**Data under study**:
○ ○ ○ ○ ○ ○ ○

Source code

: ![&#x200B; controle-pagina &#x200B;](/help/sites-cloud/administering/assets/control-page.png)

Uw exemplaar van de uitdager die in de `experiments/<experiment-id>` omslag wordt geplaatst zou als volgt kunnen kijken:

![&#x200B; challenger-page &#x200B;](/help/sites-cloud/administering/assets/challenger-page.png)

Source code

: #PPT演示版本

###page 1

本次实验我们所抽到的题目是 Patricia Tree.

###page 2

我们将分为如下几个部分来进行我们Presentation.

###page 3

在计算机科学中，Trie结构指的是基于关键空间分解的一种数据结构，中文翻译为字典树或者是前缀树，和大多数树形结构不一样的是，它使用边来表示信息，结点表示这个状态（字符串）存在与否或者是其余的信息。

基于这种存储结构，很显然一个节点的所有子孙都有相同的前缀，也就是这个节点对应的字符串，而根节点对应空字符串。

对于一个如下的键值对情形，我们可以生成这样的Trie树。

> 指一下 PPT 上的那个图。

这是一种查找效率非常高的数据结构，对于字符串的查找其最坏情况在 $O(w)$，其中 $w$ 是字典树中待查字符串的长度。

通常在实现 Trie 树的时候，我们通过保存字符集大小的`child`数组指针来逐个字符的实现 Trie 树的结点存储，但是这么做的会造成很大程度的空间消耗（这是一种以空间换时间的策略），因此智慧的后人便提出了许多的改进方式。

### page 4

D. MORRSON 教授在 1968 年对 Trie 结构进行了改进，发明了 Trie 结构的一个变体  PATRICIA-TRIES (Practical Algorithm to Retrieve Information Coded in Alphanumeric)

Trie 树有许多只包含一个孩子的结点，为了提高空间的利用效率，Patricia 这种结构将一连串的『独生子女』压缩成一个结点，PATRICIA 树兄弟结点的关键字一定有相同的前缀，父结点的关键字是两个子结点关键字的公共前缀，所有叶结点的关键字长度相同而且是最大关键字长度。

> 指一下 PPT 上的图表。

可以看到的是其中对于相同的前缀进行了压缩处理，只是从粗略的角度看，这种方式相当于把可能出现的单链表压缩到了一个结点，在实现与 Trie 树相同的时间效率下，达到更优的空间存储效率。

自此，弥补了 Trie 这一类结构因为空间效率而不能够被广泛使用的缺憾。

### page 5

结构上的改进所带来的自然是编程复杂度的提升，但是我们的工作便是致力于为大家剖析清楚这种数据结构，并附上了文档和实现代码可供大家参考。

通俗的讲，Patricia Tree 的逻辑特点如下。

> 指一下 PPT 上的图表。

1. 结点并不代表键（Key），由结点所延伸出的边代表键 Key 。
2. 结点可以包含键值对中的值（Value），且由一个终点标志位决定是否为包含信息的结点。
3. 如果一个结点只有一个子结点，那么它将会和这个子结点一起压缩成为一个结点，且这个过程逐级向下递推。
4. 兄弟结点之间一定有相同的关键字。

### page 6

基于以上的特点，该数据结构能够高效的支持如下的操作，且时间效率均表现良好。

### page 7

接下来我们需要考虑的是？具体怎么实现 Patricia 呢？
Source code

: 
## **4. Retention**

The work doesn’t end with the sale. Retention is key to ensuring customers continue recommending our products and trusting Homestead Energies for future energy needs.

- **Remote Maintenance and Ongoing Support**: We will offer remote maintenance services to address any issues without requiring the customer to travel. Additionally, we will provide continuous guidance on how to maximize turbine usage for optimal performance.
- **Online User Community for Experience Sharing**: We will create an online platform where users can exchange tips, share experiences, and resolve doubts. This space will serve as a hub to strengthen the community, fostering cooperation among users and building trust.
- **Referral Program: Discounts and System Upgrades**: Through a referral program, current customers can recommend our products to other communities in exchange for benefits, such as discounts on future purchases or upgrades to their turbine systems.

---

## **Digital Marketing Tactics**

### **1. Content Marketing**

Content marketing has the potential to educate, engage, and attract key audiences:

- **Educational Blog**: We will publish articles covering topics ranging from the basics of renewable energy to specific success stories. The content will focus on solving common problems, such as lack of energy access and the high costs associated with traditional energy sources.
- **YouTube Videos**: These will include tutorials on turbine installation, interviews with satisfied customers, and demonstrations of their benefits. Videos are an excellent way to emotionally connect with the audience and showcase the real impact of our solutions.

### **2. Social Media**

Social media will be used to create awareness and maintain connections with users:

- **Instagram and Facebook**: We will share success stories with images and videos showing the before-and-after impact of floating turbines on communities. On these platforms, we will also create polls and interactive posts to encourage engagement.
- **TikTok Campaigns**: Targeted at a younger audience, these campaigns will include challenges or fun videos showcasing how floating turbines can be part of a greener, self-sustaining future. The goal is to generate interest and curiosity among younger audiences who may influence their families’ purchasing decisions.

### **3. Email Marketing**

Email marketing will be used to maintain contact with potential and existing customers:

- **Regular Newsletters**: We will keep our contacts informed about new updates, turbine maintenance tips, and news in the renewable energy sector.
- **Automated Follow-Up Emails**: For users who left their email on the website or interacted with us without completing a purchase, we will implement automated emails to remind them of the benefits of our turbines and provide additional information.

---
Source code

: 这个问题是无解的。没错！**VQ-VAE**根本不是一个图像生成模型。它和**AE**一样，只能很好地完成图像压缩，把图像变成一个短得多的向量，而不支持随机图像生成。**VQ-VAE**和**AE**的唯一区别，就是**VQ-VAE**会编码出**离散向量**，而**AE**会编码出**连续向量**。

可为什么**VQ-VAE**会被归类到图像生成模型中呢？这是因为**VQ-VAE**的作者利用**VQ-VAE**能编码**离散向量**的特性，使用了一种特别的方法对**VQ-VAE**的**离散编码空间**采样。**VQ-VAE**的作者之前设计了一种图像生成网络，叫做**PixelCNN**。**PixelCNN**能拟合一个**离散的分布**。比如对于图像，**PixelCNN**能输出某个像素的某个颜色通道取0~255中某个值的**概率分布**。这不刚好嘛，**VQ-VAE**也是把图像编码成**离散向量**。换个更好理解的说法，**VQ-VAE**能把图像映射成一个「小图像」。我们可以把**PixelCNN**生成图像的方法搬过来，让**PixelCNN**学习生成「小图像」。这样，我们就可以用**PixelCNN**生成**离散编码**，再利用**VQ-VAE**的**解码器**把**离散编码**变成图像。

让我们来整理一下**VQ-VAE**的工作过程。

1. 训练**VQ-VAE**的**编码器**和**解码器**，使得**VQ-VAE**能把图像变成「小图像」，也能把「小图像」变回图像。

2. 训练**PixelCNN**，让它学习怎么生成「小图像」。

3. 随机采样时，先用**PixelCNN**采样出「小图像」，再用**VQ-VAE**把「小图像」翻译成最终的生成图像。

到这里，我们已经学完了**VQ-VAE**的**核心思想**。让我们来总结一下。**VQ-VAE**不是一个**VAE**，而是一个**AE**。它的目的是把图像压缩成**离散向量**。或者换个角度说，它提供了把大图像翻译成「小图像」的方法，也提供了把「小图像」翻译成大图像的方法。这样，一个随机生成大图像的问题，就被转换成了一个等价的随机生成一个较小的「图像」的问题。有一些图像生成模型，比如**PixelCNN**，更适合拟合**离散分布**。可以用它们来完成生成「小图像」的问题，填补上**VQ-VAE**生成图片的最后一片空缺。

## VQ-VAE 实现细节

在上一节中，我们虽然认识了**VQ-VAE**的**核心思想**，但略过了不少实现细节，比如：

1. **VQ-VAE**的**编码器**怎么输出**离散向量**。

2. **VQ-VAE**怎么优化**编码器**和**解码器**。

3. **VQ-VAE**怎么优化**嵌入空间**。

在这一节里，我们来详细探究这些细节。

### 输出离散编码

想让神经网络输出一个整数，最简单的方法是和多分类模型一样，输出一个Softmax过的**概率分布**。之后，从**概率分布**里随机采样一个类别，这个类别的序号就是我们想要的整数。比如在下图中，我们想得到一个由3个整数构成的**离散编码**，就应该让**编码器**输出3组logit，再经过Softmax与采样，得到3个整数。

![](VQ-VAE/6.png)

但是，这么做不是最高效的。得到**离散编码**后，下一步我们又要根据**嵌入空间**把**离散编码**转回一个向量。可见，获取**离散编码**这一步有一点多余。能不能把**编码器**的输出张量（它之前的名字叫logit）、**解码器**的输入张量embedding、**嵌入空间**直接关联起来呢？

○ ○ ○ ○ ○ ○ ○

**What to produce**: Collect every line in the data above that contains the word "products", and copy each one in full.

**Reply to the task**:
The work doesn’t end with the sale. Retention is key to ensuring customers continue recommending our products and trusting Homestead Energies for future energy needs.
- **Referral Program: Discounts and System Upgrades**: Through a referral program, current customers can recommend our products to other communities in exchange for benefits, such as discounts on future purchases or upgrades to their turbine systems.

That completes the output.